(Entri yang terdapat dalam sebuah dataset)

◇ ◇ ◇ ◇ ◇

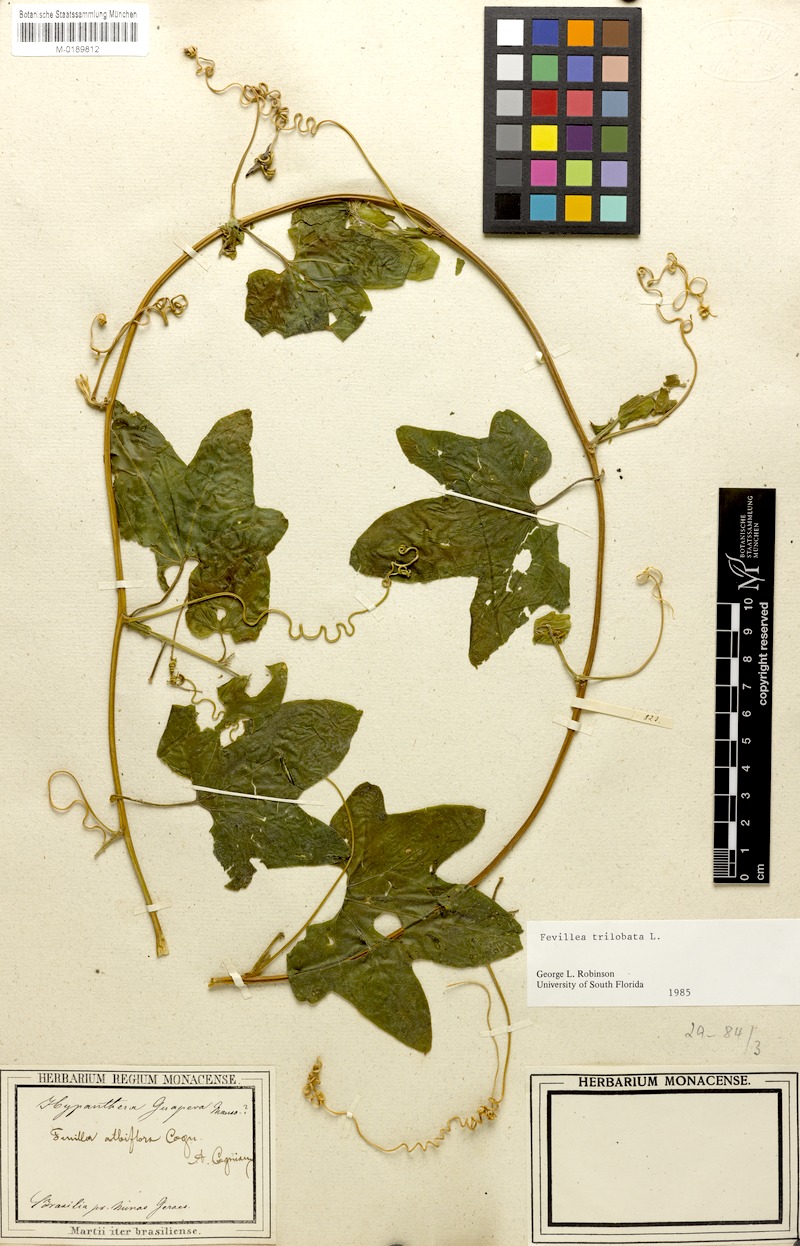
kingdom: Plantae
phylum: Tracheophyta
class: Magnoliopsida
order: Cucurbitales
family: Cucurbitaceae
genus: Fevillea
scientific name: Fevillea trilobata
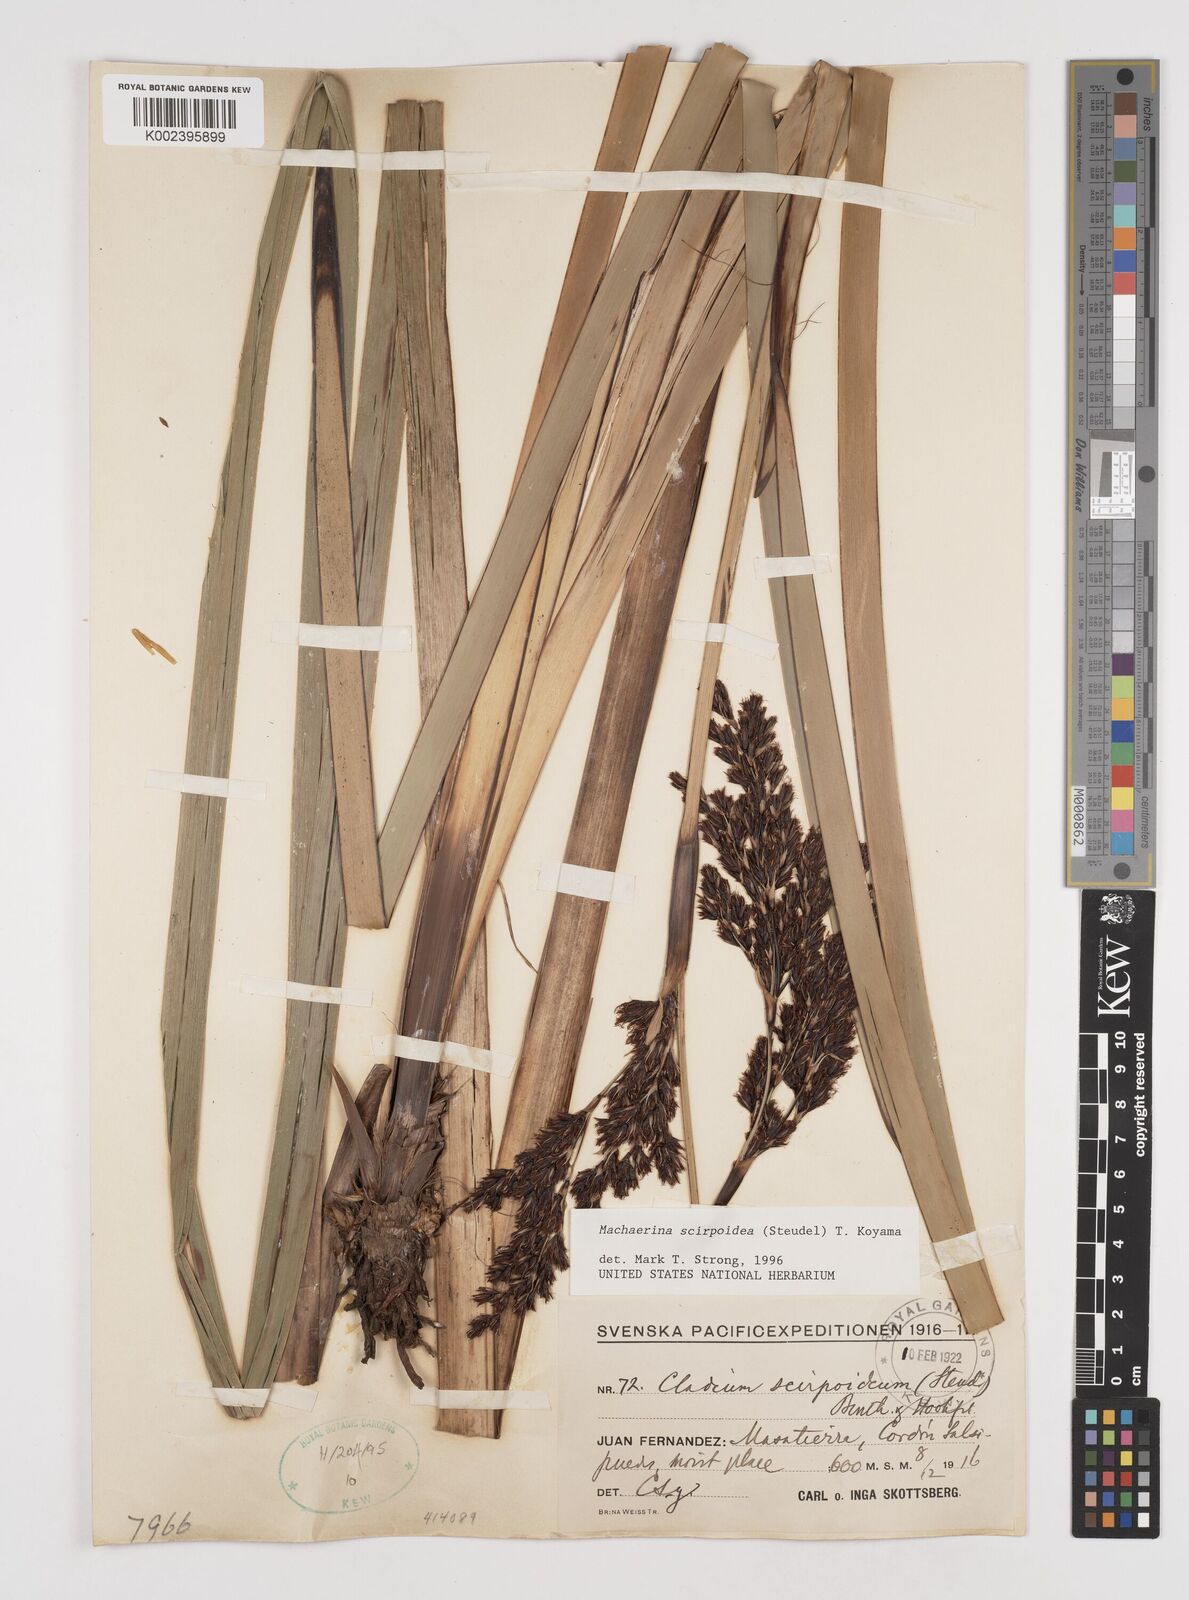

◇ ◇ ◇ ◇ ◇

Sajikan baris-baris dari semua entri di atas sebagai daftar bernomor dengan menghilangkan baris kosong. Jangan sertakan gambar dalam jawaban.

1. kingdom: Plantae
2. phylum: Tracheophyta
3. class: Magnoliopsida
4. order: Cucurbitales
5. family: Cucurbitaceae
6. genus: Fevillea
7. scientific name: Fevillea trilobata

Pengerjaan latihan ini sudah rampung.